The NFL pushes teams and the NBA pushes stars, which is why you'll see people be excited about two small market NFL teams playing even if there aren't many stars on either side. It's about team identity. In the NBA, if you don't have a superstar people don't care to watch it as much because it's been marketed as such an individual star driven sport.


The league has lost it's luster, it's not as exciting as much as the offensive numbers might say otherwise. You still need stellar defensive play to combat the offense, make it challenging. People like challenges and seeing how one side will overcome it, not a heavily favored offense that you know will score just by faking that they got hit in the head.


Colin Cowherd said something very interesting on his show The Herd about the NBA vs. the NFL. He essentially stated that the NBA used to be viewed as the creative league and the NFL was viewed as very corporate because everyone played similarly and the game was the game. Colin then went on to state that he believes things have flipped, where the NBA is now corporate and the NFL is now creative.
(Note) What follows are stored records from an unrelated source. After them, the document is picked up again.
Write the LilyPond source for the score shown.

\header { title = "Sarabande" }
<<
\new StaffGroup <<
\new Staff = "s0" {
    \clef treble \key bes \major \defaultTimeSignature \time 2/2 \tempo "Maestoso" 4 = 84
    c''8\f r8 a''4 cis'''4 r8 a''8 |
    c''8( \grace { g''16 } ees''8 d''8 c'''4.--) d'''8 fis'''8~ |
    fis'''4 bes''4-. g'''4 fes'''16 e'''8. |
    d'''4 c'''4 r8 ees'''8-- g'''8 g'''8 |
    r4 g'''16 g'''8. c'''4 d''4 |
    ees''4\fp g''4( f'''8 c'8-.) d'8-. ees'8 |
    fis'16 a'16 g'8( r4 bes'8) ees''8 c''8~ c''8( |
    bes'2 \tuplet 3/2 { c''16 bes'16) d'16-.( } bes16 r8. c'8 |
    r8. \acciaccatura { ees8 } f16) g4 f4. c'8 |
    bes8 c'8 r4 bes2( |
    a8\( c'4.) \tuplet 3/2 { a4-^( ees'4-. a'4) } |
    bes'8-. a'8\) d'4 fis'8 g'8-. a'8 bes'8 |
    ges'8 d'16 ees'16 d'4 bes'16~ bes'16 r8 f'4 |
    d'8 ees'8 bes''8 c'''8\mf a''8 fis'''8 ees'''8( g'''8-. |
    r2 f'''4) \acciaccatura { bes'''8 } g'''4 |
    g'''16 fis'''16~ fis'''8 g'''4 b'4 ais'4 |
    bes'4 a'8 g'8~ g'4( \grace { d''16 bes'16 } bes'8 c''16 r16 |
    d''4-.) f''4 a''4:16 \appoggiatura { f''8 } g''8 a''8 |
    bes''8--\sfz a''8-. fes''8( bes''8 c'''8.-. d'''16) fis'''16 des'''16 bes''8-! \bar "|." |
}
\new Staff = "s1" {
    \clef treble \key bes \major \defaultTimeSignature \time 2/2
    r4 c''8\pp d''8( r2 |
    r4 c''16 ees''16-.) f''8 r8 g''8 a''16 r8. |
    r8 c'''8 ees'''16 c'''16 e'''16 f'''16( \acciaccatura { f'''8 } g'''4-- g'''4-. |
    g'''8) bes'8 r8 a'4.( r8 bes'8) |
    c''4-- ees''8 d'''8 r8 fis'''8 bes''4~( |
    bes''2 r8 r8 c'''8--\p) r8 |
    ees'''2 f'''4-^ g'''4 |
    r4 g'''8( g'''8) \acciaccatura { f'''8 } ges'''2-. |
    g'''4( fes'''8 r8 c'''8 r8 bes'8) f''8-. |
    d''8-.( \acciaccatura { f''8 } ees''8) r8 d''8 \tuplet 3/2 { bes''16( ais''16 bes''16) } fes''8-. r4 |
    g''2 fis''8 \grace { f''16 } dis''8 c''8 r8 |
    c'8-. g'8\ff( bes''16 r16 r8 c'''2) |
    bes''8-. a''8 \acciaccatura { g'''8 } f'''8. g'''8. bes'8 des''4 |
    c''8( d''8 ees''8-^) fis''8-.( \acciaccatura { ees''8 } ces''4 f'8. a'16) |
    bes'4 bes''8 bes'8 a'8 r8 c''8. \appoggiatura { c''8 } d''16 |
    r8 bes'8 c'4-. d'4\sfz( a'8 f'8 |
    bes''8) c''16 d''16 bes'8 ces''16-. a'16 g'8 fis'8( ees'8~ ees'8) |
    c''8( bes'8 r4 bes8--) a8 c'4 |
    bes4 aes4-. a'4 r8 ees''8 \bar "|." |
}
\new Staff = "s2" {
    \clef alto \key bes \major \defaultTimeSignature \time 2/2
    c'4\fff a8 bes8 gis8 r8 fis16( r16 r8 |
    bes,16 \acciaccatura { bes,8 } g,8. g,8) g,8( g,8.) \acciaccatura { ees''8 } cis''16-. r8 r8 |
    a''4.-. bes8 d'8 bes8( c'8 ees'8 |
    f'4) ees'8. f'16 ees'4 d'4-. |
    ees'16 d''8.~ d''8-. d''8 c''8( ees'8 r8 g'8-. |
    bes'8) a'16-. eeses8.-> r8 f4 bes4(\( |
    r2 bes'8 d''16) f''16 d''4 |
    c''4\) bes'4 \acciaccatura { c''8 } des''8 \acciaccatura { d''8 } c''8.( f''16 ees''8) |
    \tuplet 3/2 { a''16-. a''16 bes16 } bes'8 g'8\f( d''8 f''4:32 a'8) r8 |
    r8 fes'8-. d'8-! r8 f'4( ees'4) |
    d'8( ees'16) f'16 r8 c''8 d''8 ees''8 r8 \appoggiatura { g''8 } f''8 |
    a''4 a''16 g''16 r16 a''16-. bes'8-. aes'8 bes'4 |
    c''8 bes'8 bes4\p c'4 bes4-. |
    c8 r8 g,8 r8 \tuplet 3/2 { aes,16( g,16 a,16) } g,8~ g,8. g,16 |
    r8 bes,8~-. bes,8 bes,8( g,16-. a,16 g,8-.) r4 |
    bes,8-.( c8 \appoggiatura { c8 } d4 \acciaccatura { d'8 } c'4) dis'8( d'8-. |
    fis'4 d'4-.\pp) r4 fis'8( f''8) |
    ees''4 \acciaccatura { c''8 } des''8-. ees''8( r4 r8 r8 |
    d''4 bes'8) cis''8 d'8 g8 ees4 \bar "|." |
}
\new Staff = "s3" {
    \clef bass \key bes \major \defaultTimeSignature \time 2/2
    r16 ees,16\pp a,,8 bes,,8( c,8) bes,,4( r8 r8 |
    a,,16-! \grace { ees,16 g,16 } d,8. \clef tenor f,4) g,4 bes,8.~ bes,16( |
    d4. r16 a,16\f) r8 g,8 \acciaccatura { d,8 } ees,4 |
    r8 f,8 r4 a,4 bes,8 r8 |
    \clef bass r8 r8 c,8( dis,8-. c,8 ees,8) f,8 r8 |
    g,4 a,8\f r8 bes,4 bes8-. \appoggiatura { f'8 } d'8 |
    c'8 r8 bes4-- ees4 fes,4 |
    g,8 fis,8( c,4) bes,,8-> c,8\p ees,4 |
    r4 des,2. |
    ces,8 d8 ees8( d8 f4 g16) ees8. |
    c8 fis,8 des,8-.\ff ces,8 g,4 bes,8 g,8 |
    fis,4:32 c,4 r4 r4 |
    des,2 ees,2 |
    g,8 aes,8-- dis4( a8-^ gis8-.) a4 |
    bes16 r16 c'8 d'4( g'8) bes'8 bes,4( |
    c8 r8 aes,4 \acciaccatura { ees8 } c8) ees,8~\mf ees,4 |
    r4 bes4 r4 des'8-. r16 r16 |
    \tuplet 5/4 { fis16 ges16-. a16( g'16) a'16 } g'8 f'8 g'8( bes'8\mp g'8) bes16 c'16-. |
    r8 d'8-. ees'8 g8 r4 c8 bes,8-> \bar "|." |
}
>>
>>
It definitely feels like that, especially when you watch the NBA Finals and just see 'YoutubeTV' slapped everywhere and a Finals logo that was only put there because fans complained enough.


Silver has stripped the NBA of what makes it special.


It feels very cold now. Corporate sponsors everywhere, lack of Finals marketing (including moving the 'Finals' patch from the front to the back), foul baiting, broadcasters and analysts who continually bash the product instead of lifting it up. What's fun about this?


Hopefully, things turn around. Basketball is a form of art and it deserves to keep shining as such.